Quelle peut être l'origine de ces “triangles”, cristallisations assez atypiques de calcite ? La surface de ces triangles, quand ils sont pleins, ou leurs bords, quand ils sont creux, matérialisent une surface parfaitement horizontale, au fond d'une petite dépression (figures 3 et 4). Cette cristallisation a été “influencée” par la surface d'un micro-lac (un petit gour en langage spéléologique). Deux solutions sont théoriquement possibles et intellectuellement envisageables.
- Soit la cristallisation part de la surface, et le cristal grandit latéralement en augmentant de surface et grandit en épaisseur, en poussant vers le bas, comme le fait la fleur de sel (cf. La fleur de sel, une forme cristalline de la halite (chlorure de sodium), lien avec les trémies et cubes de sel et Les cristallisations de halite (NaCl) dans et autour de l'étang de Lavalduc, Bouches du Rhône), mais sans pouvoir pousser vers le haut qui est hors d'eau. Il arrive en effet qu'un mini-lac saturé en ions Ca2+ et HCO3− se recouvre d'un voile de calcite [ Ca2+ + 2 Ca2+ → CO2(qui part dans l'atmosphère) + CaCO3(qui forme un voile superficiel) + H2O], cf. figures 19 à 21 de Les sources thermominérales d'Auvergne : aspects géologiques. Pourquoi certains des cristaux de ce voile ne grandiraient-ils pas en prenant le dessus sur les autres ? Dans ce cas, on explique bien la surface supérieure plate. Dans le cas des triangles creux, ce seraient des phénomènes de capillarité qui feraient “monter” les bords du triangle.
- Soit la cristallisation part du fond du micro-lac, sous forme d'une pyramide à base triangulaire poussant vers le haut. Quand la pointe de la pyramide en croissance atteint la surface de l'eau, elle s'arrête de croitre en hauteur, mais les trois faces immergées continuent de croitre horizontalement, engendrant ainsi un triangle plat de plus en plus grand. La croissance cristalline se faisant préférentiellement par les faces, si le niveau du micro-lac se met à monter, les bords du triangle grandissent à la fois latéralement et verticalement, alors que la croissance du centre du triangle (qui ne correspond pas à une face naturelle du cristal) grandit beaucoup moins vite. De la capillarité pourrait accentuer cette croissance verticale des bords. On expliquerait ainsi les triangles creux.
L'examen des affleurements internes à la grotte, examen forcément très rapide vu les conditions de la visite que j'ai effectuée en 2014, privilégie très fortement la deuxième hypothèse.
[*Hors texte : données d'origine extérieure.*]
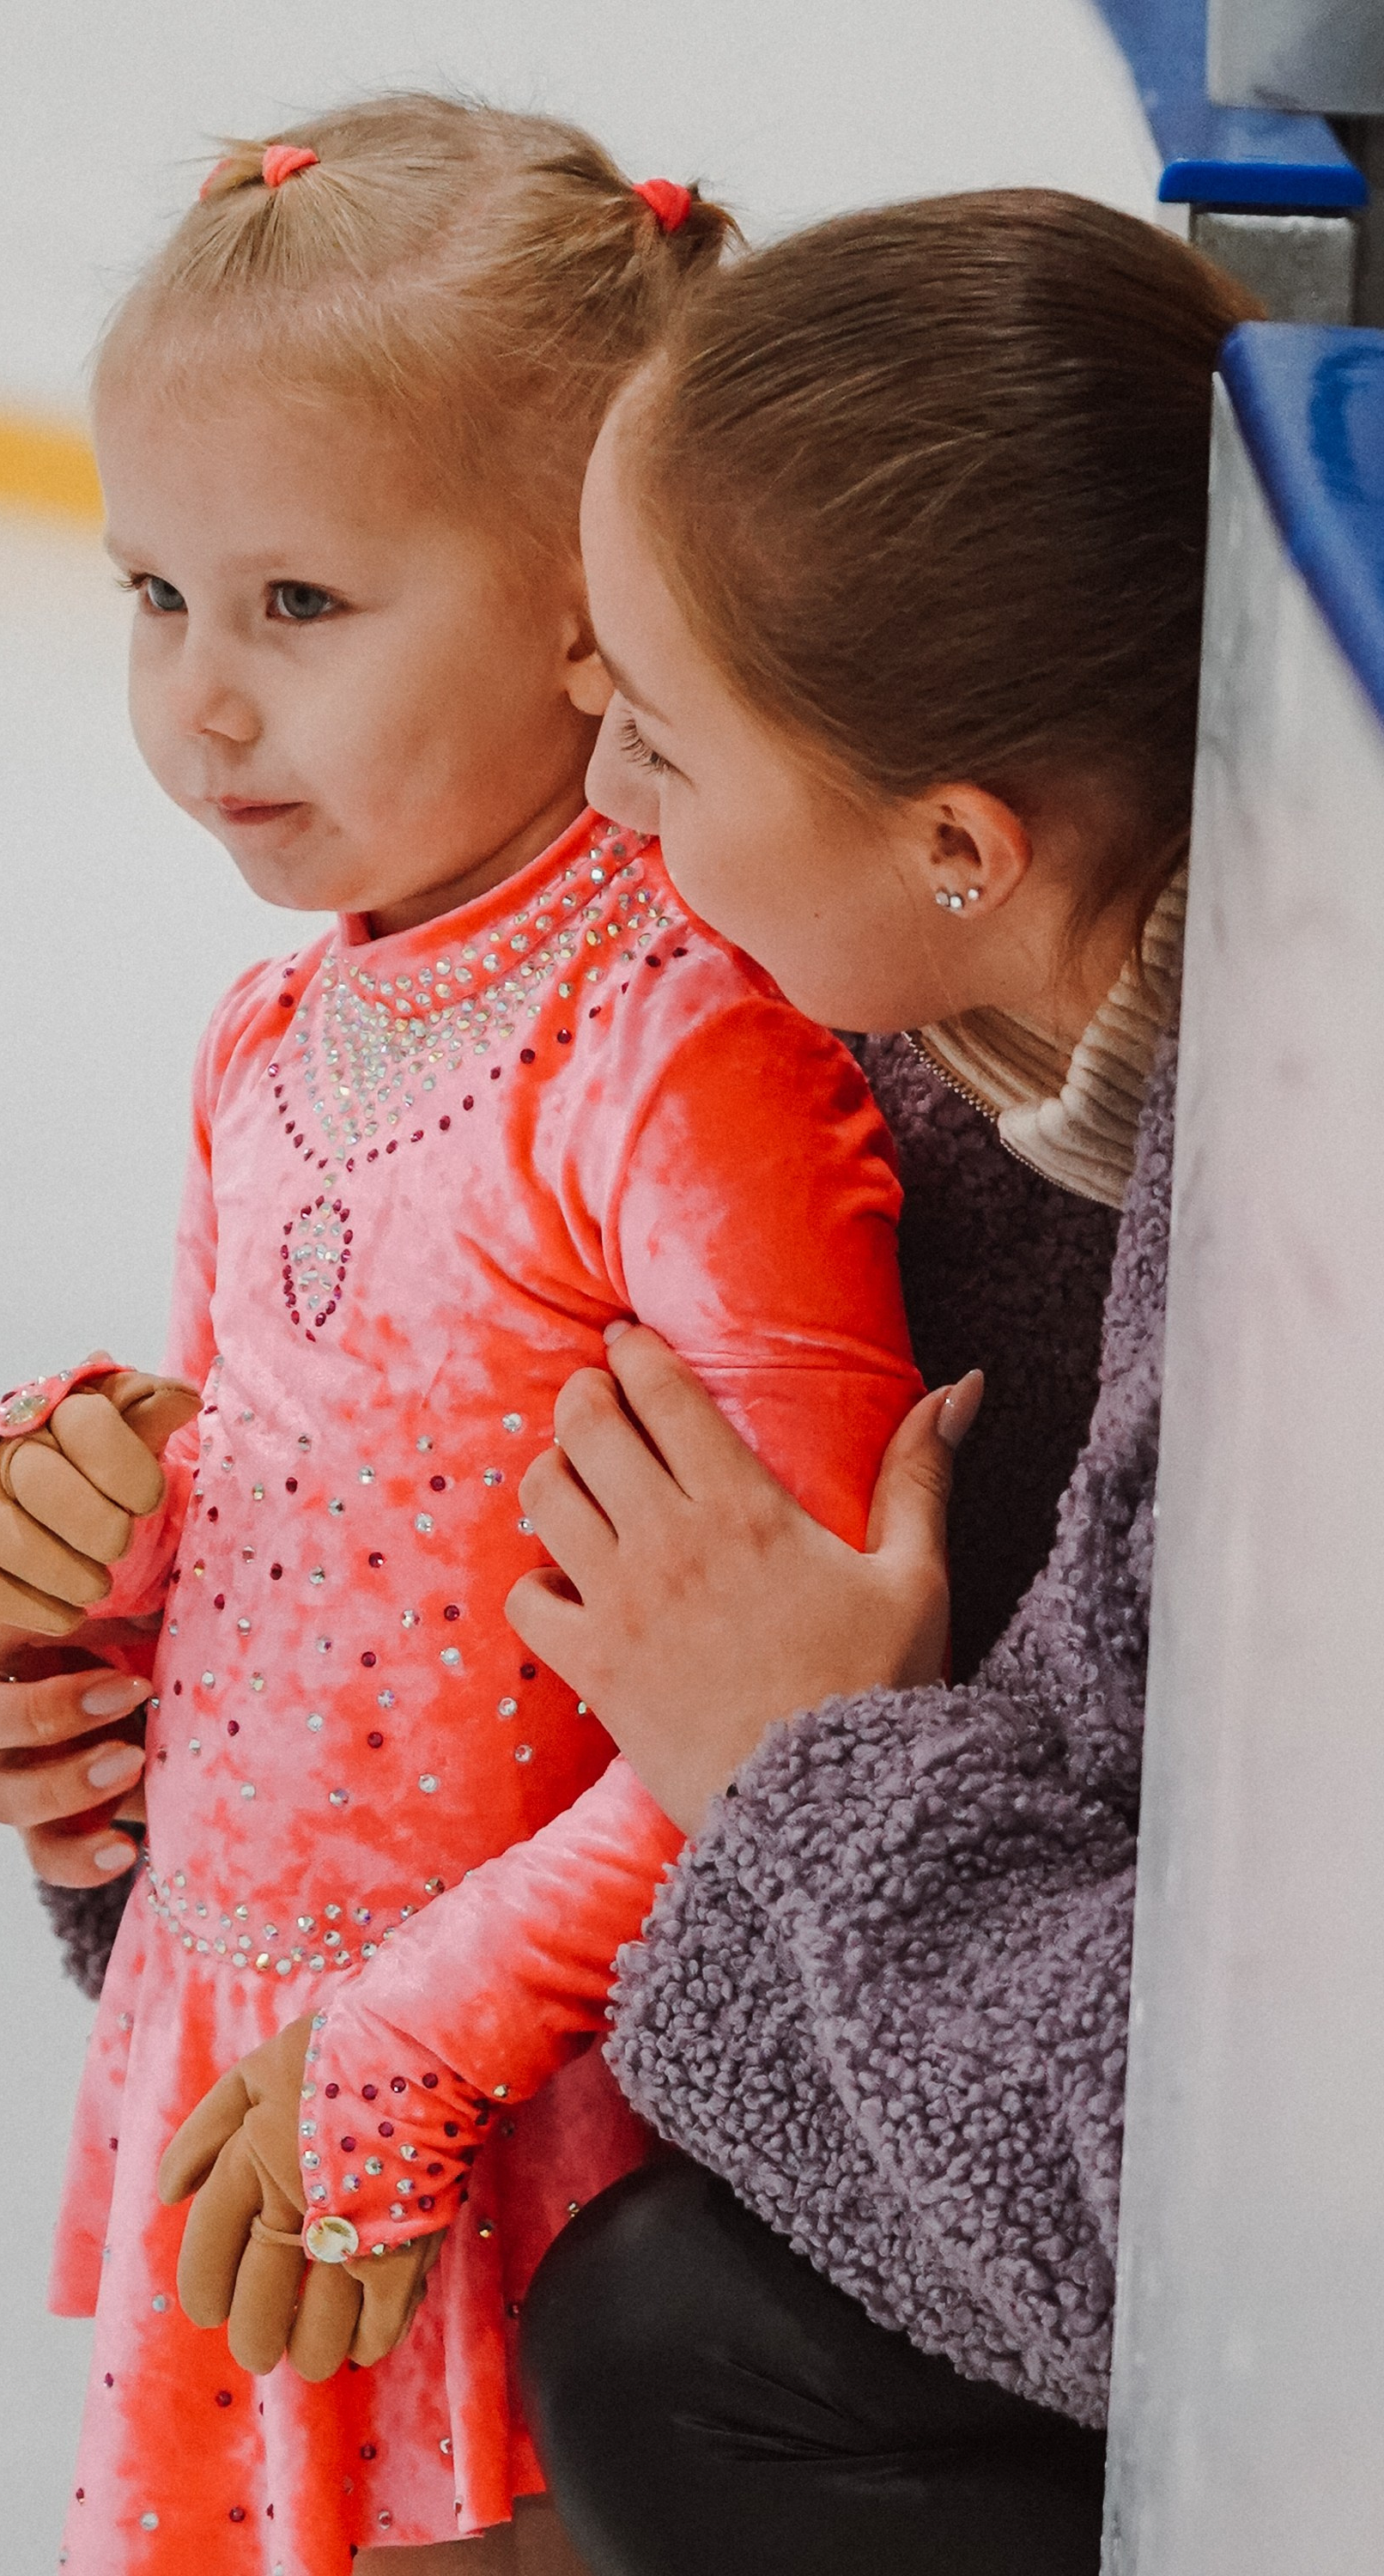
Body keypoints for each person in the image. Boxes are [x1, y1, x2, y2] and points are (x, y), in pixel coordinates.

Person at [0, 98, 926, 2576]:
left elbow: (785, 1698)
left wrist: (429, 2049)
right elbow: (273, 1512)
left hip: (527, 2105)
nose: (200, 708)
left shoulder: (688, 1056)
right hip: (249, 2051)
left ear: (589, 606)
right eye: (151, 593)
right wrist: (89, 1532)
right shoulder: (276, 1038)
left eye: (299, 606)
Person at [505, 192, 1256, 2575]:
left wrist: (790, 1768)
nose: (604, 804)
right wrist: (177, 1682)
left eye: (655, 733)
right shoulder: (978, 1064)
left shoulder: (1305, 1272)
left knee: (676, 2338)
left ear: (959, 843)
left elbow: (1203, 2256)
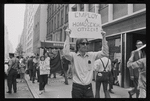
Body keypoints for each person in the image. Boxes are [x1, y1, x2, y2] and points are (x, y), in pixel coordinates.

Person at [63, 28, 109, 98]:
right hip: (77, 87)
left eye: (87, 43)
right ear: (78, 45)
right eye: (83, 43)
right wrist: (67, 36)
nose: (85, 45)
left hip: (88, 87)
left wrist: (104, 37)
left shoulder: (91, 55)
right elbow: (66, 53)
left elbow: (105, 53)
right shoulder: (74, 56)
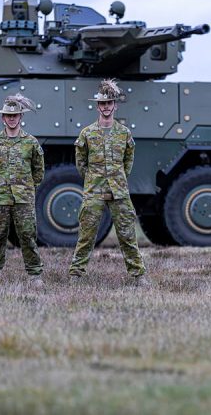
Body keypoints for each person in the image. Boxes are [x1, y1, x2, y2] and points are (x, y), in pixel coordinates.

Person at [68, 79, 147, 284]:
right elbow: (80, 162)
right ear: (97, 106)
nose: (106, 107)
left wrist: (118, 176)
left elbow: (128, 159)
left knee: (127, 233)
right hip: (94, 189)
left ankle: (138, 275)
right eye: (102, 104)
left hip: (118, 190)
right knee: (87, 233)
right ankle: (76, 274)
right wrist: (93, 179)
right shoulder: (87, 133)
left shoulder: (124, 133)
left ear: (115, 105)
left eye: (109, 103)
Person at [0, 93, 46, 286]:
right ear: (2, 118)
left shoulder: (31, 143)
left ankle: (35, 275)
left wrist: (25, 187)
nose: (11, 118)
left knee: (27, 235)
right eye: (8, 115)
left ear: (21, 117)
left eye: (15, 115)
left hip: (23, 198)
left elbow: (38, 171)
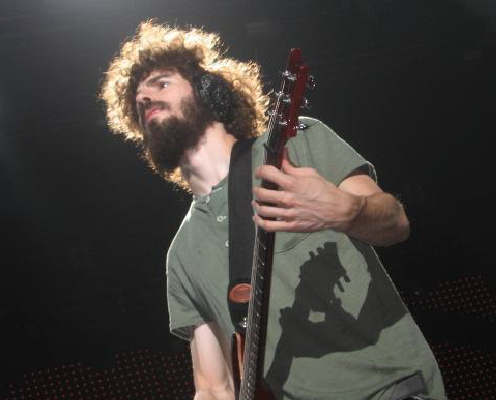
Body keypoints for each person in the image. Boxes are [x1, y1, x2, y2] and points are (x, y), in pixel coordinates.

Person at [100, 20, 447, 400]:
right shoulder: (182, 255)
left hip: (388, 390)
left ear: (208, 91)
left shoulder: (294, 147)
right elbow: (213, 387)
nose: (145, 97)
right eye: (138, 97)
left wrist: (348, 210)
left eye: (161, 83)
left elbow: (396, 222)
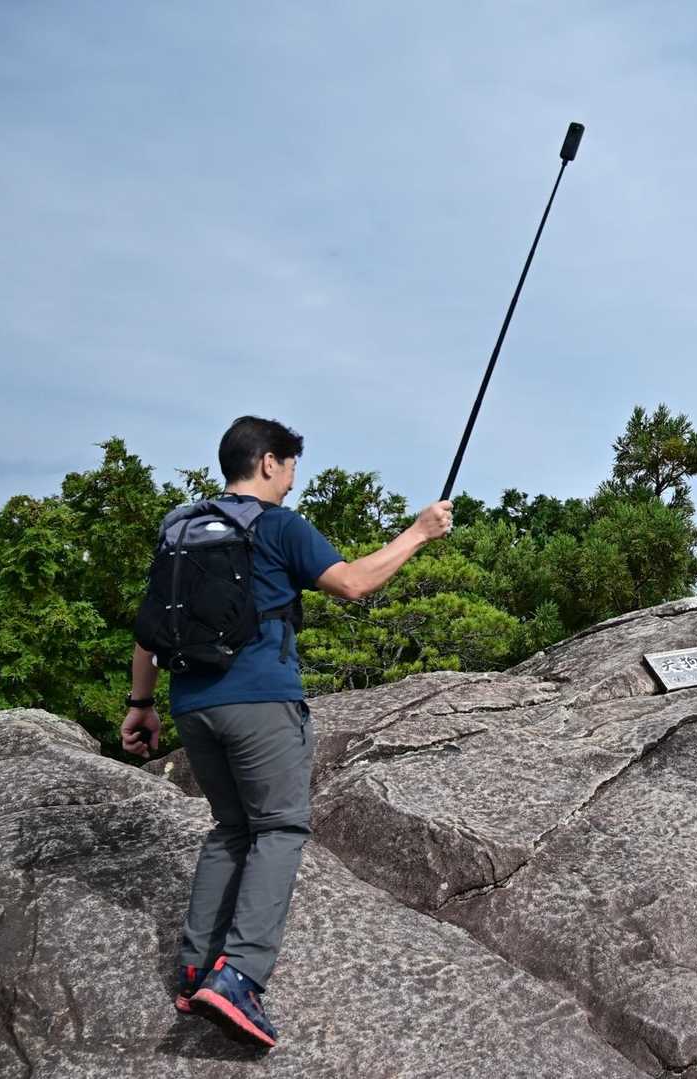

Les photographies qui suivent (1) montrent des détails de ces triangles, et (2) mettent en valeur des morphologies montrant que l'hypothèse 2 (cristaux partant du bas et dont la croissance verticale cesse quand leur terminaison atteint la surface) est très vraisemblablement la bonne. Une étude plus approfondie serait nécessaire pour confirmer, ou infirmer, cette hypothèse.
Quand la grotte fut aménagée pour pouvoir accueillir des touristes, des tunnels furent creusés et des galeries élargies, qui recoupent d'anciennes mini-cavités karstiques ou de mini-lacs maintenant hors d'eau car situés au moins 1 m plus haut que le niveau piézométrique local. On peut alors y faire des observations qui confirment l'hypothèse 2.